Quando a chuva cai sobre superfícies porosas, as gotas respingam e lançam ao ar pequenas partículas, os aerossóis. Em 2015, cientistas do MIT usaram câmeras ultrarrápidas para documentar como esse cheiro se espalha pelo ar. Foram feitos cerca de 600 experimentos sobre 28 superfícies diferentes, inclusive materiais de engenharia e amostras de solos. As gotas mais lentas tendem a produzir mais aerossóis, o que explica porque o petricor é mais comum após chuvas leves.[4]
A geosmina é lançada ao ar juntamente com a poeira, sendo levada pelo vento para a vizinhança, contribuindo para o cheiro do petricor. [5] Este serve de alerta para as pessoas, indicando que a chuva está chegando, e passa quando o solo seca.
Em 2005,[6] um grupo de enólogos demonstrou que a presença desse odor em vinhos é fruto da ação complementar entre a geosmina e dois fungos, Botrytis Cinerea (que os estudiosos do vinho conhecem melhor como a responsável pela “podridão nobre” dos vinhos doces de Sauternes) e Penicillium Expansum, afetando os cachos de uvas.
Curiosamente, a geosmina faz parte do aroma da beterraba, bem como da água potável contaminada por ela. Peixes como carpas e bagres também apresentam esse cheiro, que na culinária pode ser reduzido com o uso de vinagre: por ser ácido, este quebra a substância e diminui seu efeito aromático.
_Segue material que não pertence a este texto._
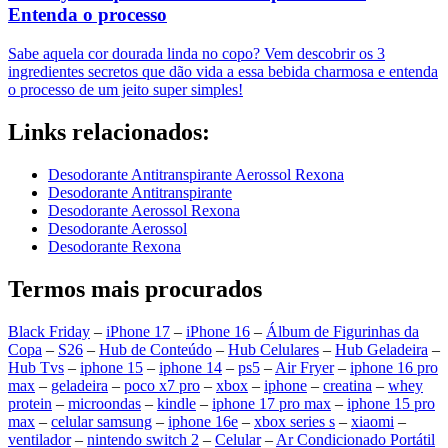
Entenda o processo
Sabe aquela cor dourada linda no copo? Vem descobrir os 3
ingredientes secretos que dão vida a essa bebida charmosa e entenda
o processo de um jeito super simples!
Links relacionados:
Desodorante Antitranspirante Aerossol Rexona
Desodorante Antitranspirante
Desodorante Aerossol Rexona
Desodorante Aerossol
Desodorante Rexona
Termos mais procurados
Black Friday
–
iPhone 17
–
iPhone 16
–
Álbum de Figurinhas da
Copa
–
S26
–
Hub de Conteúdo
–
Hub Celulares
–
Hub Geladeira
–
Hub Tvs
–
iphone 15
–
iphone 14
–
ps5
–
Air Fryer
–
iphone 16 pro
max
–
geladeira
–
poco x7 pro
–
xbox
–
iphone
–
creatina
–
whey
protein
–
microondas
–
kindle
–
iphone 17 pro max
–
iphone 15 pro
max
–
celular samsung
–
iphone 16e
–
xbox series s
–
xiaomi
–
ventilador
–
nintendo switch 2
–
Celular
–
Ar Condicionado Portátil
Contudo, em vinhos – tanto brancos quanto tintos – a geosmina aporta um cheiro desagradável de nabo, lama ou terra, com um toque vegetal (o que ajuda a distingui-lo do TCA), sugerindo que o vinho foi feito com uvas podres. Um dos autores do estudo de 2005, La Guerche, diz que “dois a cinco cachos contaminados em cem são suficientes para arruinar o vinho”.[7]
Vinhos produzidos com essas uvas mas amadurecidos longamente em barril quebram a substância (mais de dois anos, no caso da Pinot Noir), mas vinhos vendidos en primeur ou de consumo mais imediato (como Beaujolais, com vários vinhos afetados por geosmina nas safras de 2000 e 2002), exibem-na. Nessas safras, alguns produtores de Beaujolais usaram leite, óleo ou carvão para eliminar o cheiro da geosmina. Embora fossem aditivos ilegais, o órgão francês responsável “fez que não viu” para não prejudicar os produtores.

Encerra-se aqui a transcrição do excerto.